Today, almost every industry has begun to feel the effects of the economic downturn in one way or another. The spa and hospitality industry is no exception. During the past few months, this market has seen a dramatic shift in consumer behavior. Most spa professionals have seen a decrease in new clients as well as less in frequency from regular customers.
While today’s economic outlook may be bleak, there are things an individual or company can do to rise above the recession. While most spa professionals’ first inclination is to offer discounts, this can actually hurt their bottom line. I believe there are other, better strategies that can help those within the spa industry succeed in this time of uncertainty. The number one rule of thumb is to differentiate yourself or your business from the competition. The following are just a few steps to take in order to set your enterprise apart and come out on top:
Comprehensive Value: Hardworking professionals are therefore stressed and in need of therapeutic treatments, but they are scrutinizing value. Spas should promote any services or facilities that are offered “for free” by the spa or salon. For example, most spas have a sauna, steam rooms, and/or relaxation rooms that can be utilized pre-or post-massage. Or they offer complimentary herbal teas and snack items. Make sure clients are aware of spas offerings so they feel they will get the most for their money.
Creative Packaging: Reviewing and understanding your clientele will help you understand how to “seal the deal.” For example, if you know that a large majority of your customers come in during their lunch break and your spa offers food, create a spa treatment and lunch package. The customer will still pay for the treatment and meal, but will enjoy the luxury of having it packaged for them.
Share Services: For those professionals who are self-employed, it is helpful to partner with other local spa and hospitality professionals. By doing so, you can share customers and potentially gain new clients. Search your local community and create deals with hair salons, nail salons, and health clubs. By selecting businesses with similar clientele, both companies will tap into a new audience that may not be reached otherwise.

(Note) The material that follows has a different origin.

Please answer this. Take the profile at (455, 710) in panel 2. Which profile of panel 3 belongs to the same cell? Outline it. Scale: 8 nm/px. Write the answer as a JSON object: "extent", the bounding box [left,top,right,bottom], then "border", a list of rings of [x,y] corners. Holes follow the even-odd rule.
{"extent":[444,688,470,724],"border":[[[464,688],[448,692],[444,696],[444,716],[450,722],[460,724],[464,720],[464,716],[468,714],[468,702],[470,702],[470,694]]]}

Something for Nothing: Another great way to make clients feel like they are getting more, without spending money is to offer a leave behind flyer with post-treatment care. Share a short list of tips on what to expect and what to do after the treatment. While this may not seem like very much, clients will appreciate the time you took to make their experience last a little bit longer.
Community Involvement: An additional idea is to get involved within your local community. For example, if there is a community athletic event or health fare, offer treatments to participants. This will get your name out and potentially attract new clients, for only a few hours of your time.
Hopefully the tips above can help spa professionals survive the storm.